## WHAT IS REQUIRED
Lines containing the string "aqui": how many are there below? Answer with the number only.

** TASK DATA follows **

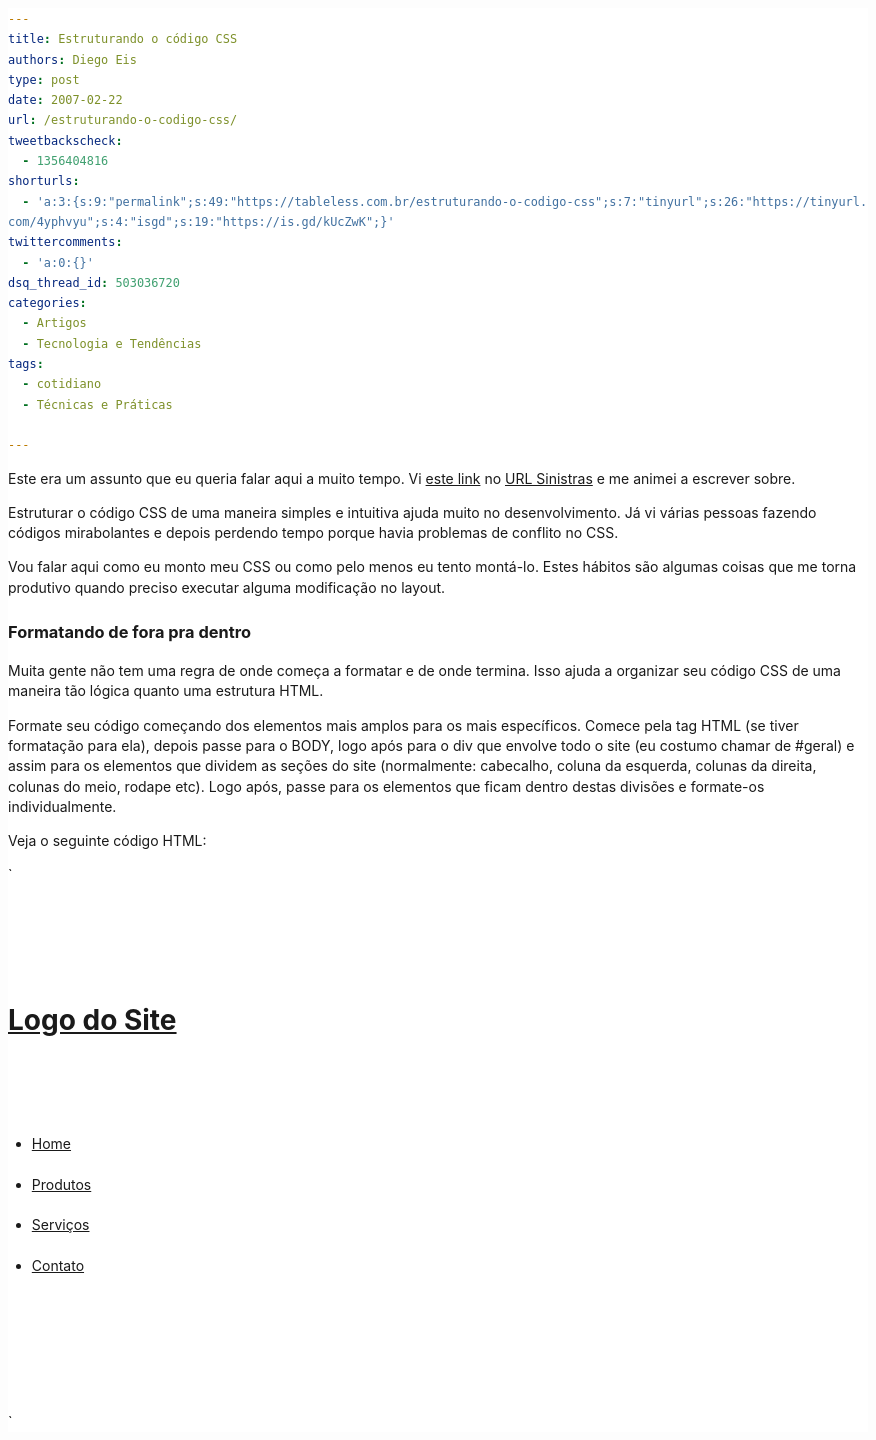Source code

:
 ```yaml
---
title: Estruturando o código CSS
authors: Diego Eis
type: post
date: 2007-02-22
url: /estruturando-o-codigo-css/
tweetbackscheck:
  - 1356404816
shorturls:
  - 'a:3:{s:9:"permalink";s:49:"https://tableless.com.br/estruturando-o-codigo-css";s:7:"tinyurl";s:26:"https://tinyurl.com/4yphvyu";s:4:"isgd";s:19:"https://is.gd/kUcZwK";}'
twittercomments:
  - 'a:0:{}'
dsq_thread_id: 503036720
categories:
  - Artigos
  - Tecnologia e Tendências
tags:
  - cotidiano
  - Técnicas e Práticas

---
```

Este era um assunto que eu queria falar aqui a muito tempo. Vi [este link][1] no [URL Sinistras][2] e me animei a escrever sobre.

Estruturar o código CSS de uma maneira simples e intuitiva ajuda muito no desenvolvimento. Já vi várias pessoas fazendo códigos mirabolantes e depois perdendo tempo porque havia problemas de conflito no CSS.

Vou falar aqui como eu monto meu CSS ou como pelo menos eu tento montá-lo. Estes hábitos são algumas coisas que me torna produtivo quando preciso executar alguma modificação no layout.

### Formatando de fora pra dentro

Muita gente não tem uma regra de onde começa a formatar e de onde termina. Isso ajuda a organizar seu código CSS de uma maneira tão lógica quanto uma estrutura HTML.

Formate seu código começando dos elementos mais amplos para os mais específicos. Comece pela tag HTML (se tiver formatação para ela), depois passe para o BODY, logo após para o div que envolve todo o site (eu costumo chamar de #geral) e assim para os elementos que dividem as seções do site (normalmente: cabecalho, coluna da esquerda, colunas da direita, colunas do meio, rodape etc). Logo após, passe para os elementos que ficam dentro destas divisões e formate-os individualmente.

Veja o seguinte código HTML:

`<html><br />
<body><br />
<div id="geral"><br />
<div id="topo"><br />
<h1><a href="#">Logo do Site</a></h1><br />
<div class="menu"><br />
<ul><br />
<li><a href="#">Home</a></li><br />
<li><a href="#">Produtos</a></li><br />
<li><a href="#">Serviços</a></li><br />
<li><a href="#">Contato</a></li><br />
</ul><br />
</div><br />
</div><br />
</div><br />
</body><br />
</html>`


 [1]: https://friendlybit.com/css/how-to-structure-large-css-files/
 [2]: https://sinistras.aranha.com.br/2007/02/css-2/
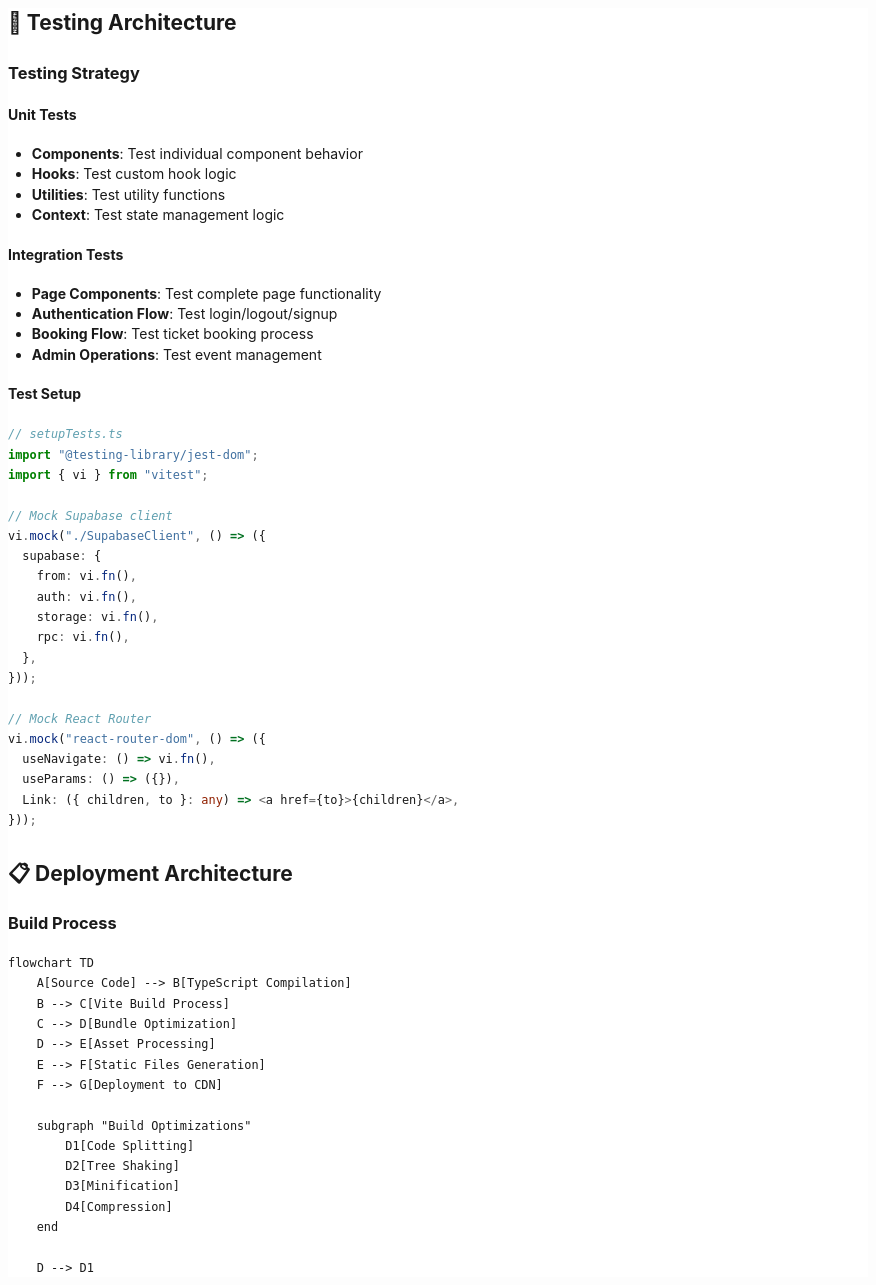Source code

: ## 🧪 Testing Architecture

### Testing Strategy

#### Unit Tests

- **Components**: Test individual component behavior
- **Hooks**: Test custom hook logic
- **Utilities**: Test utility functions
- **Context**: Test state management logic

#### Integration Tests

- **Page Components**: Test complete page functionality
- **Authentication Flow**: Test login/logout/signup
- **Booking Flow**: Test ticket booking process
- **Admin Operations**: Test event management

#### Test Setup

```typescript
// setupTests.ts
import "@testing-library/jest-dom";
import { vi } from "vitest";

// Mock Supabase client
vi.mock("./SupabaseClient", () => ({
  supabase: {
    from: vi.fn(),
    auth: vi.fn(),
    storage: vi.fn(),
    rpc: vi.fn(),
  },
}));

// Mock React Router
vi.mock("react-router-dom", () => ({
  useNavigate: () => vi.fn(),
  useParams: () => ({}),
  Link: ({ children, to }: any) => <a href={to}>{children}</a>,
}));
```

## 📋 Deployment Architecture

### Build Process

```mermaid
flowchart TD
    A[Source Code] --> B[TypeScript Compilation]
    B --> C[Vite Build Process]
    C --> D[Bundle Optimization]
    D --> E[Asset Processing]
    E --> F[Static Files Generation]
    F --> G[Deployment to CDN]

    subgraph "Build Optimizations"
        D1[Code Splitting]
        D2[Tree Shaking]
        D3[Minification]
        D4[Compression]
    end

    D --> D1
```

** End of TASK DATA **

## RESPONSE TO THIS EXERCISE
2